Soit “un paysage politique considérablement modifié”, selon les termes du South China Morning Post, d’autant plus qu’un comité d’étude de l’éligibilité des candidats avait également été prié de vérifier leur “patriotisme” selon les critères édictés par la loi dite de “sécurité nationale”, excluant de fait les candidats pro démocratie.
Résultat : seuls les membres désignés du comité électoral et les électeurs représentant les entreprises du continent se sont déplacés en masse ce dimanche : pour ces deux collèges électoraux, le taux de participation se situe autour de 99 %.
Mandats d’arrêt lancés contre des militants pro démocratie
Pourtant, samedi 18 décembre, les autorités hongkongaises avaient tenté un “ultime effort” pour inciter les électeurs à aller voter, raconte le journal. “Dans un geste sans précédent, le bureau électoral de la ville a procédé à un envoi massif de SMS. ‘Votre vote pour Hong Kong – notre maison ! L’élection du Legco est importante pour vous et pour l’avenir de Hong Kong ! Allez voter dans votre bureau de vote’, indiquait le message en anglais.”

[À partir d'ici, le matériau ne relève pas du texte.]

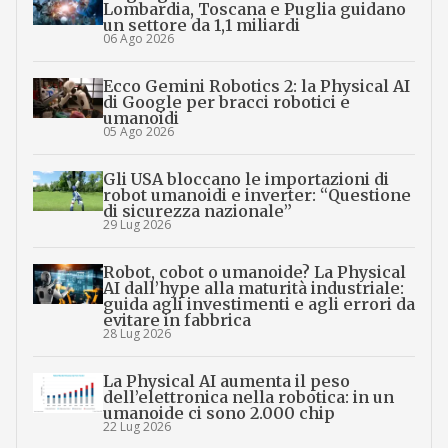
Lombardia, Toscana e Puglia guidano
un settore da 1,1 miliardi
06 Ago 2026
Ecco Gemini Robotics 2: la Physical AI
di Google per bracci robotici e
umanoidi
05 Ago 2026
Gli USA bloccano le importazioni di
robot umanoidi e inverter: “Questione
di sicurezza nazionale”
29 Lug 2026
Robot, cobot o umanoide? La Physical
AI dall’hype alla maturità industriale:
guida agli investimenti e agli errori da
evitare in fabbrica
28 Lug 2026
La Physical AI aumenta il peso
dell’elettronica nella robotica: in un
umanoide ci sono 2.000 chip
22 Lug 2026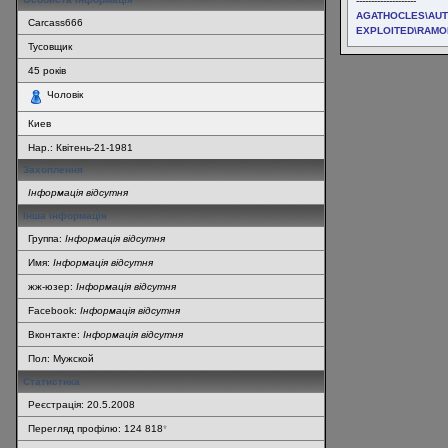
--------------------
AGATHOCLES\AUT
Carcass666
EXPLOITED\RAMO
Тусовщик
45
років
Чоловік
Киев
Нар.:
Квітень-21-1981
Захоплення
Інформація відсутня
Інша інформація
Группа:
Інформація відсутня
Имя:
Інформація відсутня
жж-юзер:
Інформація відсутня
Facebook:
Інформація відсутня
Вконтакте:
Інформація відсутня
Пол: Мужской
Статистика
Реєстрація: 20.5.2008
Перегляд профілю: 124 818
*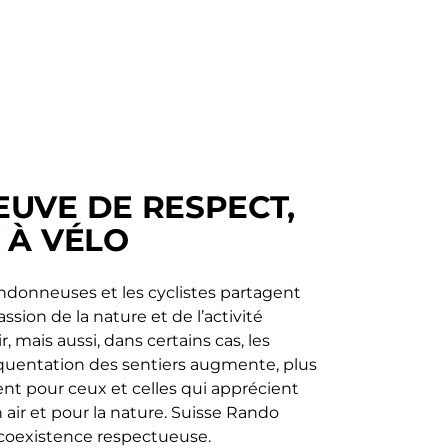
EUVE DE RESPECT,
T À VÉLO
ndonneuses et les cyclistes partagent
sion de la nature et de l’activité
, mais aussi, dans certains cas, les
équentation des sentiers augmente, plus
ient pour ceux et celles qui apprécient
n air et pour la nature. Suisse Rando
 coexistence respectueuse.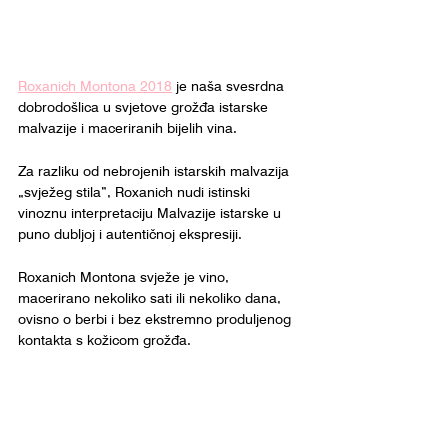
Roxanich Montona 2018
 je naša svesrdna 
dobrodošlica u svjetove grožđa istarske 
malvazije i maceriranih bijelih vina.
Za razliku od nebrojenih istarskih malvazija 
„svježeg stila”, Roxanich nudi istinski 
vinoznu interpretaciju Malvazije istarske u 
puno dubljoj i autentičnoj ekspresiji.
Roxanich Montona svježe je vino, 
macerirano nekoliko sati ili nekoliko dana, 
ovisno o berbi i bez ekstremno produljenog 
kontakta s kožicom grožđa. 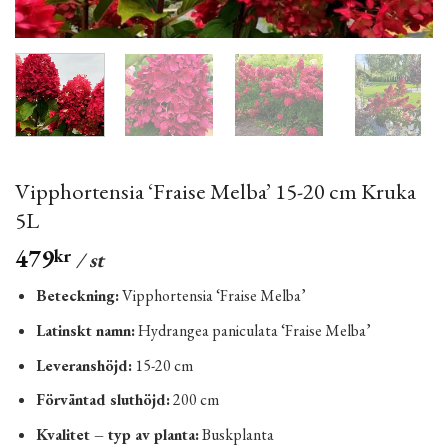
Vipphortensia ‘Fraise Melba’ 15-20 cm Kruka
5L
479
kr
/ st
Beteckning:
Vipphortensia ‘Fraise Melba’
Latinskt namn:
Hydrangea paniculata ‘Fraise Melba’
Leveranshöjd:
15-20 cm
Förväntad sluthöjd:
200 cm
Kvalitet – typ av planta:
Buskplanta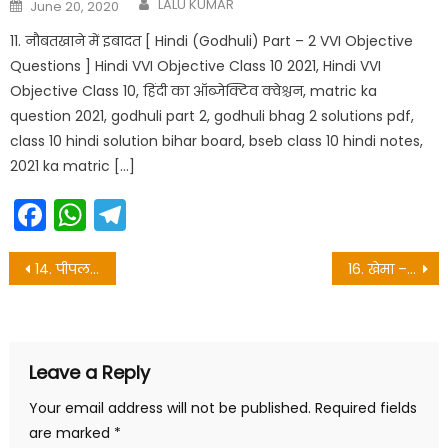
Author
Posted
LALU KUMAR
June 20, 2020
on
11. नौबतखाने में इबादत [ Hindi (Godhuli) Part – 2 VVI Objective
Questions ] Hindi VVI Objective Class 10 2021, Hindi VVI
Objective Class 10, हिंदी का ऑब्जेक्टिव क्वेश्चन, matric ka
question 2021, godhuli part 2, godhuli bhag 2 solutions pdf,
class 10 hindi solution bihar board, bseb class 10 hindi notes,
2021 ka matric […]
Facebook
WhatsApp
Telegram
Post
14. पीपल – bseb class 10 hindi notes
16. खेमा – bihar board 10th hindi objective
navigation
Leave a Reply
Your email address will not be published.
Required fields
are marked
*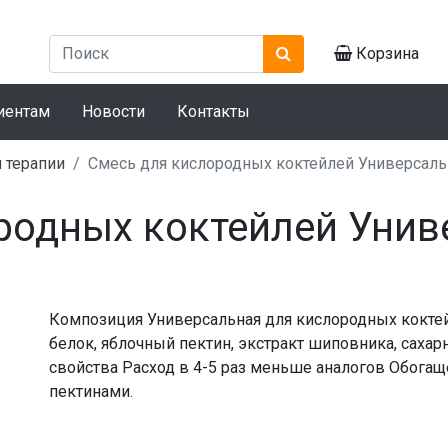
Корзина
иентам
Новости
Контакты
 терапии
Смесь для кислородных коктейлей Универсаль
родных коктейлей Уни
Композиция Универсальная для кислородных коктейт
белок, яблочный пектин, экстракт шиповника, саха
свойства Расход в 4-5 раз меньше аналогов Обога
пектинами.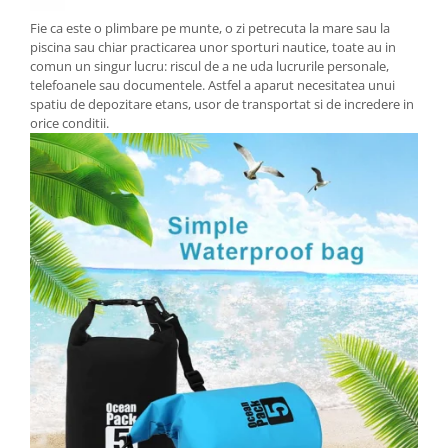
Fie ca este o plimbare pe munte, o zi petrecuta la mare sau la
piscina sau chiar practicarea unor sporturi nautice, toate au in
comun un singur lucru: riscul de a ne uda lucrurile personale,
telefoanele sau documentele. Astfel a aparut necesitatea unui
spatiu de depozitare etans, usor de transportat si de incredere in
orice conditii.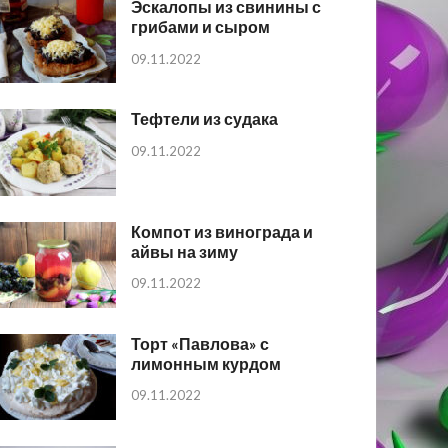
Эскалопы из свинины с
грибами и сыром
09.11.2022
Тефтели из судака
09.11.2022
Компот из винограда и
айвы на зиму
09.11.2022
Торт «Павлова» с
лимонным курдом
09.11.2022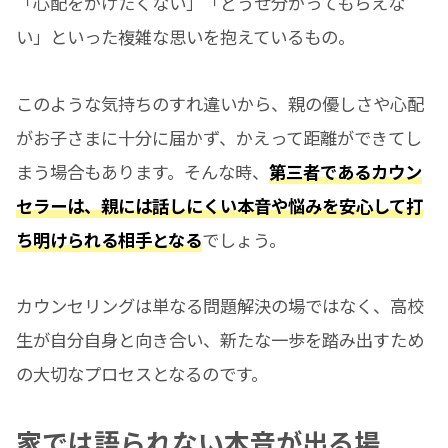
「心配をかけたくない」「どうせ分かってもらえな
い」といった複雑な思いを抱えているもの。
このような気持ちのすれ違いから、親の優しさや心配
がお子さまに十分に届かず、かえって距離ができてし
まう場合もあります。そんな時、
第三者であるカウン
セラーは、親には話しにくい本音や悩みを安心して打
ち明けられる相手となる
でしょう。
カウンセリングは単なる問題解決の場ではなく、高校
生が自分自身と向き合い、新たな一歩を踏み出すため
の大切なプロセスとなるのです。
家では語られない本音が出る場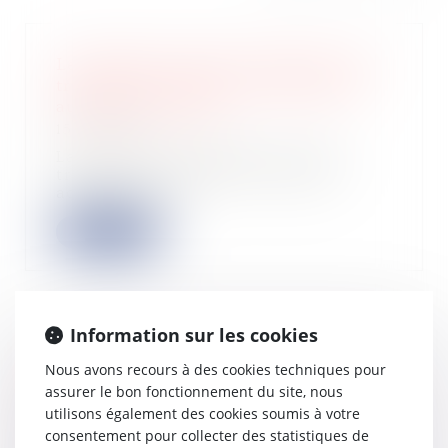
Le régime de la Vefa s’impose si les
travaux du vendeur sont inachevés
au jour de la vente
15/03/2023
La vente d’un logement, dont les
travaux du vendeur ne sont pas
achevés au jo...
Lire la suite
Information sur les cookies
La date de la connaissance des faits
Nous avons recours à des cookies techniques pour
qui permet au professionnel
assurer le bon fonctionnement du site, nous
d'exercer son action biennale est
utilisons également des cookies soumis à votre
l’achèvement des travaux
consentement pour collecter des statistiques de
08/03/2023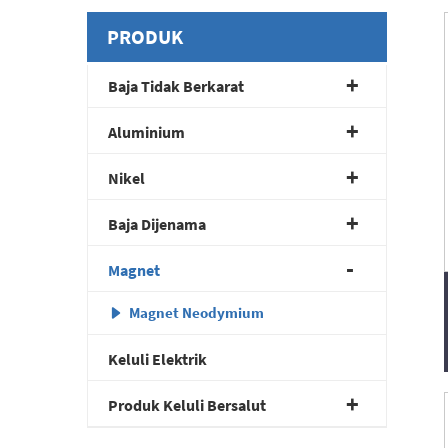
PRODUK
Baja Tidak Berkarat
Aluminium
Nikel
Baja Dijenama
Magnet
Magnet Neodymium
Keluli Elektrik
Produk Keluli Bersalut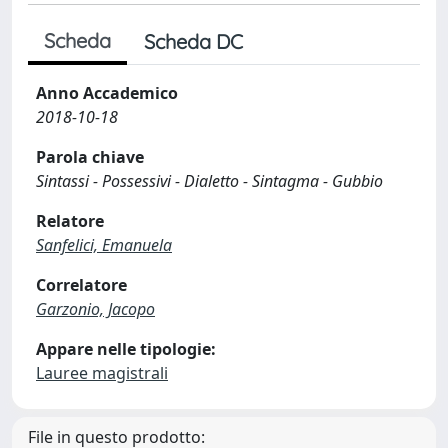
Scheda
Scheda DC
Anno Accademico
2018-10-18
Parola chiave
Sintassi - Possessivi - Dialetto - Sintagma - Gubbio
Relatore
Sanfelici, Emanuela
Correlatore
Garzonio, Jacopo
Appare nelle tipologie:
Lauree magistrali
File in questo prodotto:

Les militants pro démocratie n’avaient pas hésité en revanche à renouveler leurs appels au boycott de ces élections sur les réseaux sociaux. “Les vrais partisans de la démocratie ne devraient pas participer à cette élection s’ils ne veulent pas se faire les complices du régime et participer au scénario du Parti communiste chinois consistant à présenter une fausse apparence de paix”, expliquait sur Facebook le militant de l’opposition Sunny Cheung Kwan-yang. Dix personnes ont été arrêtées sur instruction de la Commission indépendante contre la corruption pour incitation au boycott, un délit désormais passible de trois ans de prison.